What you need to do
Copy the lines from the one with "Every image in" to the one with "dist [0.006482, 0.001262]", both included, without any change, and leave the pictures out.

Data for the task
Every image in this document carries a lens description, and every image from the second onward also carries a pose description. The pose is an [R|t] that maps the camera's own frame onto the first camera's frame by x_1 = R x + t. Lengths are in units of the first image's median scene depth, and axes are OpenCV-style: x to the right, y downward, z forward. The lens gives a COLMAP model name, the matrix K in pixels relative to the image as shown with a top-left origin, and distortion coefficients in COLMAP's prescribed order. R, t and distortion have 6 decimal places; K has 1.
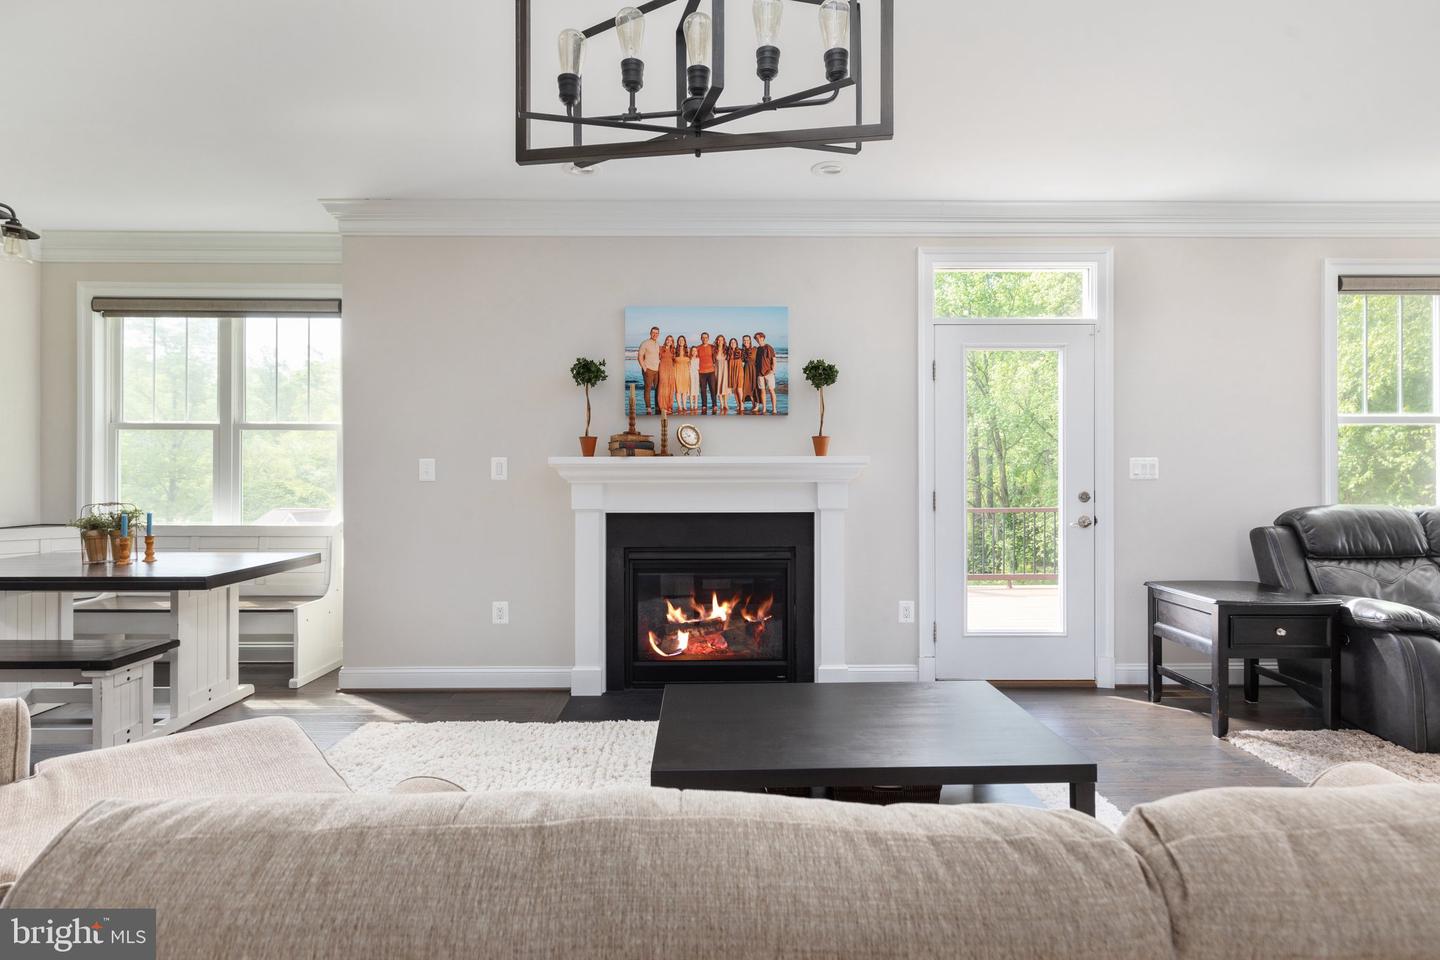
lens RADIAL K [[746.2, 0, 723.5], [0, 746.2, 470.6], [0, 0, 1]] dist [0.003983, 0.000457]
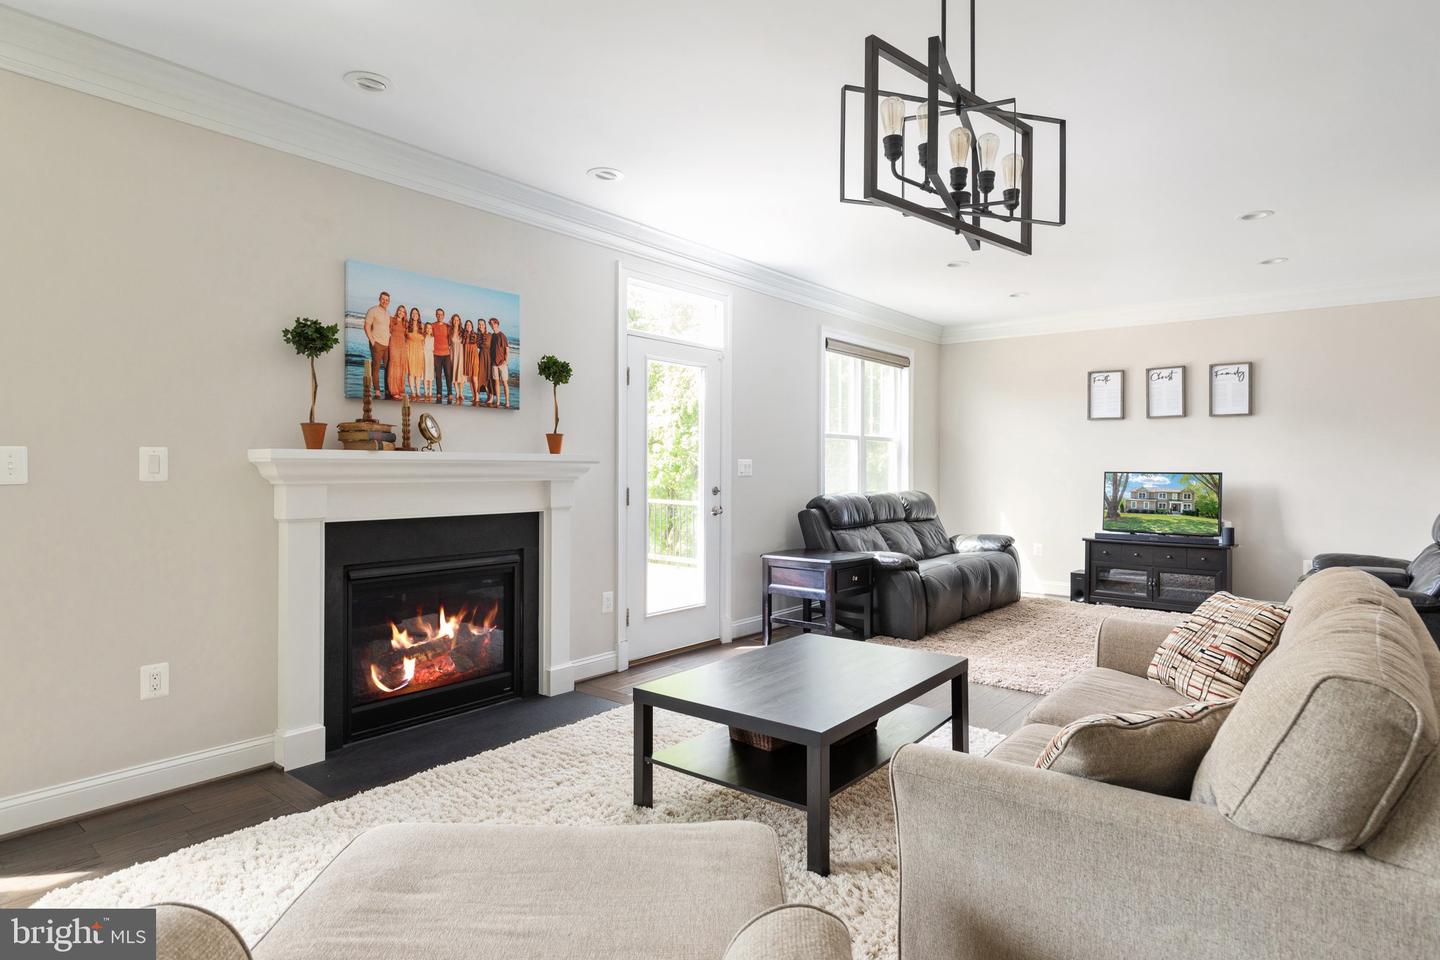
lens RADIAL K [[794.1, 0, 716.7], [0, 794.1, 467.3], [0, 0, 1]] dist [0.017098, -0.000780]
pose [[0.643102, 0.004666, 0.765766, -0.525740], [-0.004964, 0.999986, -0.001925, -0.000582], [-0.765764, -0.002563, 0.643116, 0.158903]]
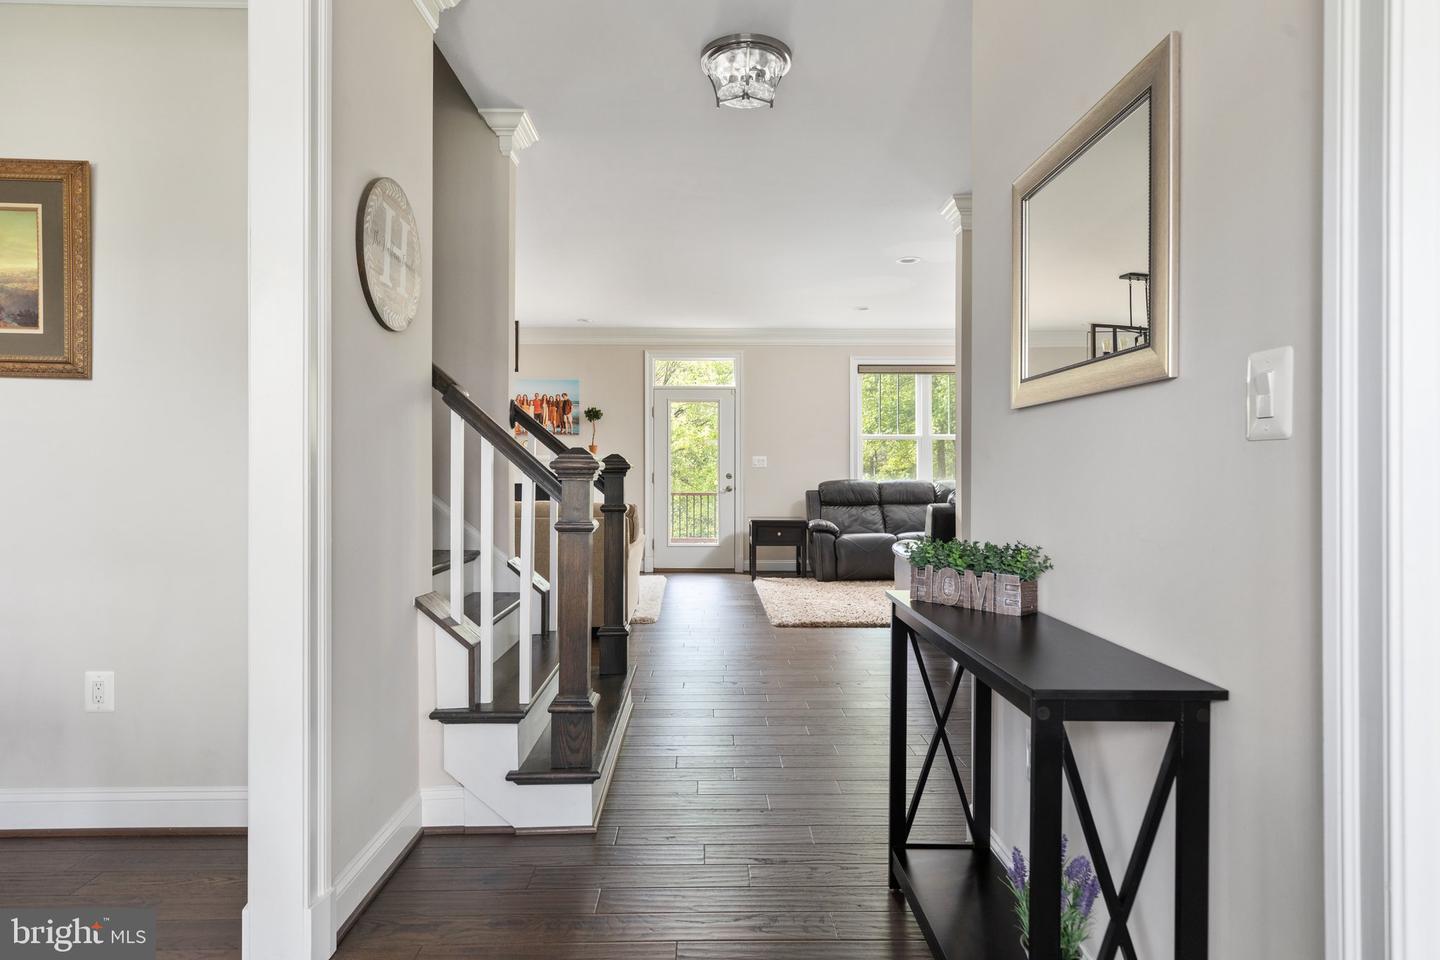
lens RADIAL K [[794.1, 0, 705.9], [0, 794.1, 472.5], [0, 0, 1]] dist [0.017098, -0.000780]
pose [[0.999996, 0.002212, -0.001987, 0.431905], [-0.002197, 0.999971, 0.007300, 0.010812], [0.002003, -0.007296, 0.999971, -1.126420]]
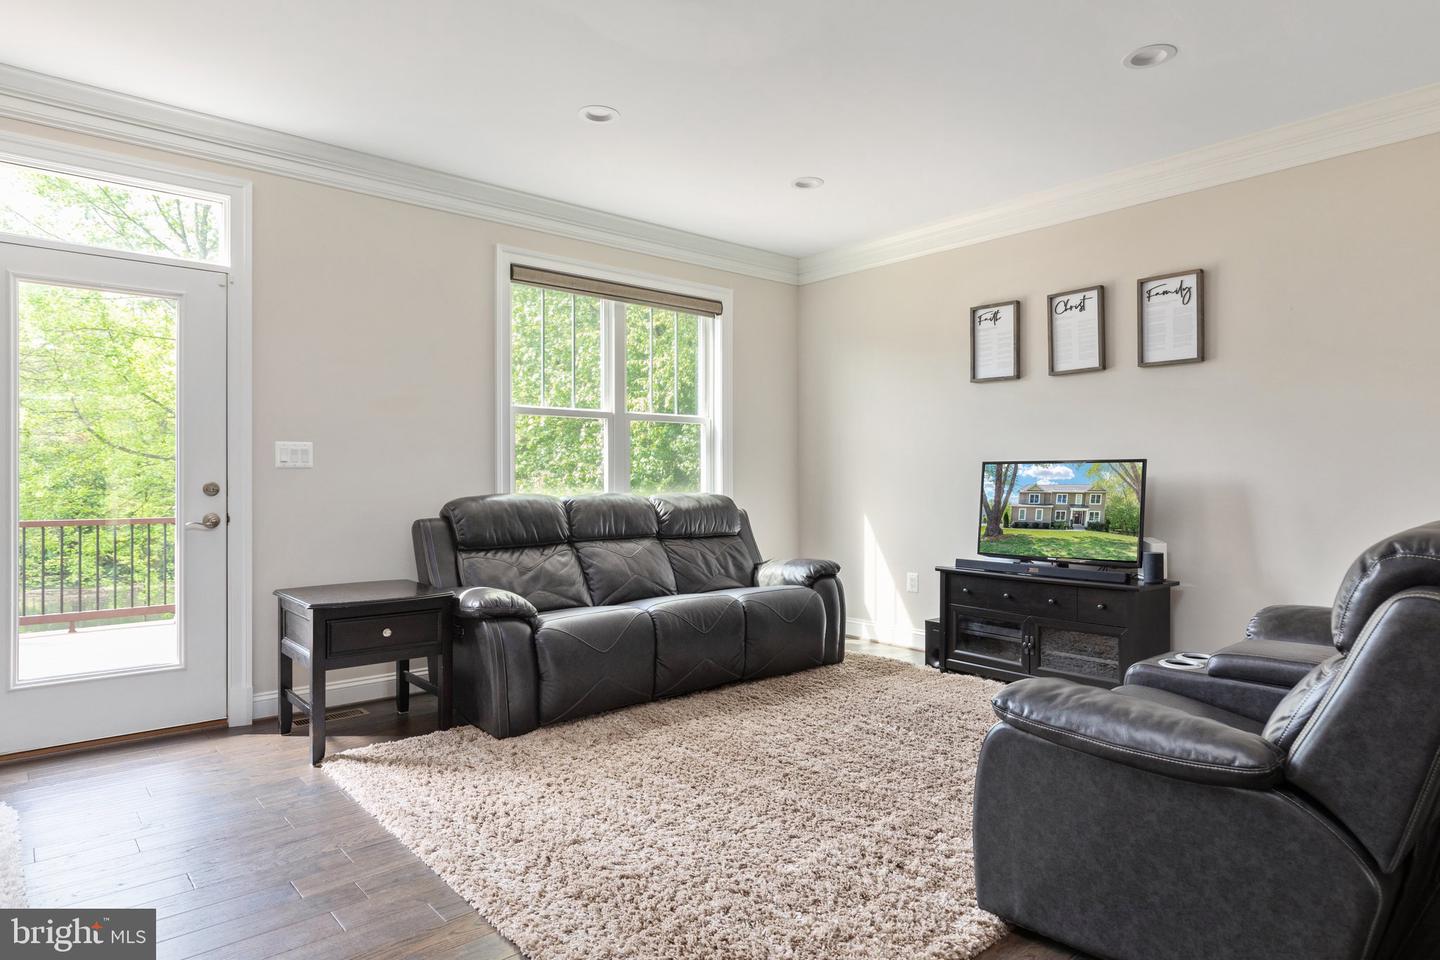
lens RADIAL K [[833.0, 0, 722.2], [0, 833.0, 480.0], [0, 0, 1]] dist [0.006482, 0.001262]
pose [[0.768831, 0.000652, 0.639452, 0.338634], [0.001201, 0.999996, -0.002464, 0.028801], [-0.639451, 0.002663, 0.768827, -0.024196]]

==

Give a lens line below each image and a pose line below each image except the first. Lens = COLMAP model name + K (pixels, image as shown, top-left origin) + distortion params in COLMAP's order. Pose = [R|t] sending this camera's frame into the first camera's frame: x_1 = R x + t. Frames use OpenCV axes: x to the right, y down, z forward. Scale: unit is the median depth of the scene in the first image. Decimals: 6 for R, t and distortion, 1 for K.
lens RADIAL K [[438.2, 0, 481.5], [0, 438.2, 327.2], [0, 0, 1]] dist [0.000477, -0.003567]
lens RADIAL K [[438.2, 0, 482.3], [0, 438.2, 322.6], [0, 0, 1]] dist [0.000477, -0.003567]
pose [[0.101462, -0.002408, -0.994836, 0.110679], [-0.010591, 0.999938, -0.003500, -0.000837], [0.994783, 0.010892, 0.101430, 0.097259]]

Answer section
Every image in this document carries a lens description, and every image from the second onward also carries a pose description. The pose is an [R|t] that maps the camera's own frame onto the first camera's frame by x_1 = R x + t. Lengths are in units of the first image's median scene depth, and axes are OpenCV-style: x to the right, y downward, z forward. The lens gives a COLMAP model name, the matrix K in pixels relative to the image as shown with a top-left origin, and distortion coefficients in COLMAP's prescribed order. R, t and distortion have 6 decimal places; K has 1.
lens RADIAL K [[746.2, 0, 723.5], [0, 746.2, 470.6], [0, 0, 1]] dist [0.003983, 0.000457]
lens RADIAL K [[794.1, 0, 716.7], [0, 794.1, 467.3], [0, 0, 1]] dist [0.017098, -0.000780]
pose [[0.643102, 0.004666, 0.765766, -0.525740], [-0.004964, 0.999986, -0.001925, -0.000582], [-0.765764, -0.002563, 0.643116, 0.158903]]
lens RADIAL K [[794.1, 0, 705.9], [0, 794.1, 472.5], [0, 0, 1]] dist [0.017098, -0.000780]
pose [[0.999996, 0.002212, -0.001987, 0.431905], [-0.002197, 0.999971, 0.007300, 0.010812], [0.002003, -0.007296, 0.999971, -1.126420]]
lens RADIAL K [[833.0, 0, 722.2], [0, 833.0, 480.0], [0, 0, 1]] dist [0.006482, 0.001262]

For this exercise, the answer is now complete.